Over time, the significance of tonight’s Manhattan fund-raiser for the American Foundation for Equal Rights, the org of industry activists backing the suit against Prop 8, will not be for the $1.2 million it raised or even for the collection of Wall Street leaders, conservatives and Republicans who attended, but for the message it sent. Support of same-sex marriage is very quickly losing its stigma as a political risk.

It’s evident in the numbers: An Associated Press poll earlier this week showed 52% of Americans support gay nuptials, important because it confirms a CNN poll from last month showing a similar result. What’s interesting is that this shift in opinion is a swing of 6 points from just last year, but also that it occurred largely without the blitz of 30-second spots and PSAs with crafted slogans and snappy lines.

Probably the biggest reason for the shift is in demographics: Support improves with each successive generation.

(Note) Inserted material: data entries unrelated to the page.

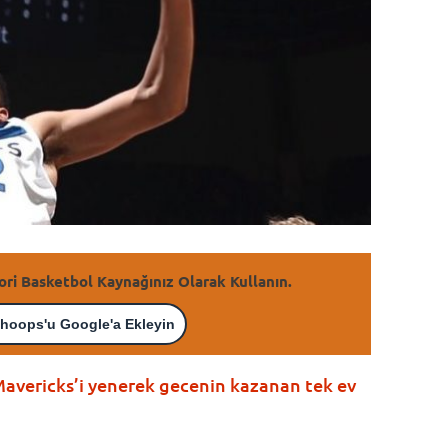
ori Basketbol Kaynağınız Olarak Kullanın.
hoops'u Google'a Ekleyin
avericks’i yenerek gecenin kazanan tek ev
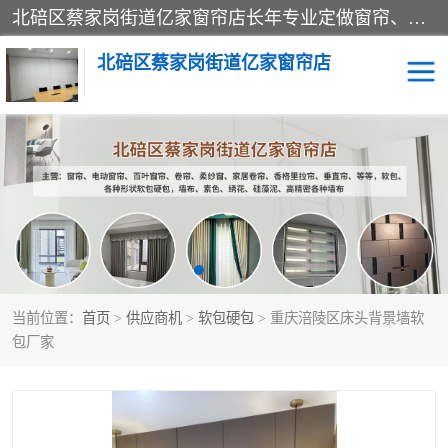
北碚区蔡家岗街道亿家窗帘店长年专业定做窗帘、电动窗帘、百叶窗帘、卷帘、柔纱窗、家居卷帘、香格里拉帘、垂直帘、等等，软包、各种形状软包硬包，墙布、素色、绣花、硅藻泥、高精密各种墙布，免费测量、免费安装，欢迎咨询
北碚区蔡家岗街道亿家窗帘店
软包硬包
墙布
窗帘
百叶窗卷帘
当前位置：
首页
>
供应商机
>
软包硬包
> 重庆涪陵区床头背景墙软
包厂家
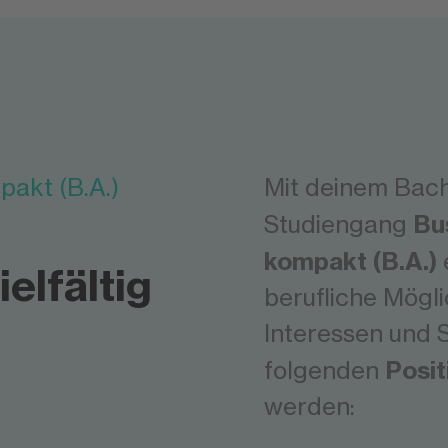
pakt (B.A.)
Mit deinem Bach
Bu
Studiengang
kompakt (B.A.)
elfältig
berufliche Mögli
Interessen und 
Posit
folgenden
werden:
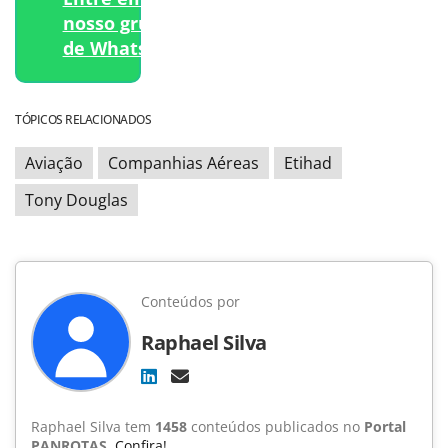
nosso grupo
de WhatsApp.
TÓPICOS RELACIONADOS
Aviação
Companhias Aéreas
Etihad
Tony Douglas
Conteúdos por
Raphael Silva
Raphael Silva tem
1458
conteúdos publicados no
Portal
PANROTAS
.
Confira!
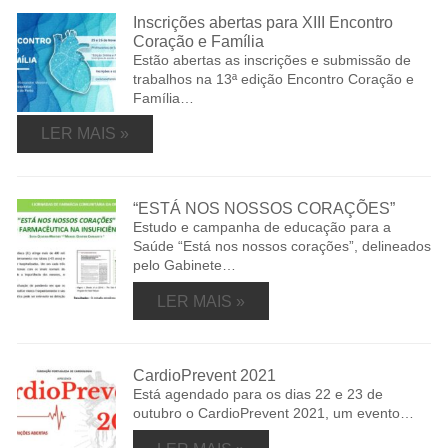
Inscrições abertas para XIII Encontro
Coração e Família
Estão abertas as inscrições e submissão de
trabalhos na 13ª edição Encontro Coração e
Família…
LER MAIS »
“ESTÁ NOS NOSSOS CORAÇÕES”
Estudo e campanha de educação para a
Saúde “Está nos nossos corações”, delineados
pelo Gabinete…
LER MAIS »
CardioPrevent 2021
Está agendado para os dias 22 e 23 de
outubro o CardioPrevent 2021, um evento…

But the coverage of the Prop 8 trial and decision, along with another federal case overturning the Defense of Marriage Act, has had at least had some impact. Ted Olson and David Boies have proved to be effective in framing the issue in a way that takes it out of the partisan political realm and casts it, in the words of Olson, as an issue of “fundamental rights.” They’ve had success in framing the issue in terms of “freedom,” which carries an emotional pull, as opposed to just solely “equality,” also a shared ideal but a word that, depending on the audience, can be a bit more loaded in its meaning.

Karen Ocamb of the LGBT POV blog credits Olson and Boies in particular. “I think it’s hugely important,” she says. People “are moved by the humanity and sincerity of these two men.” What comes across with Olson, she says, “is that he is fighting not only for our rights but for what the Constitution stands for.”

The American Foundation for Equal Rights has accompanied the court case with what it calls a public awareness campaign, but it has focused on the lives of the plaintiffs and has benefited from the publicity of events, like former Republican National Committee chairman Ken Mehlman (co-hosting with Peter Thiel and Paul Singer) coming out to organize tonight’s fund-raiser. The org’s president, Chad Griffin, called the event an “unprecedented gathering of bipartisan political leaders and political titans,” including many people “who have spent their careers working against each other.” The guest list included John McCain’s chief strategist in 2008, Steve Schmidt, President George W. Bush’s communications director, Nicolle Wallace, Alex Castellanos, Christie Todd Whitman, Dick Gephardt, John Podesta and Mark McKinnon.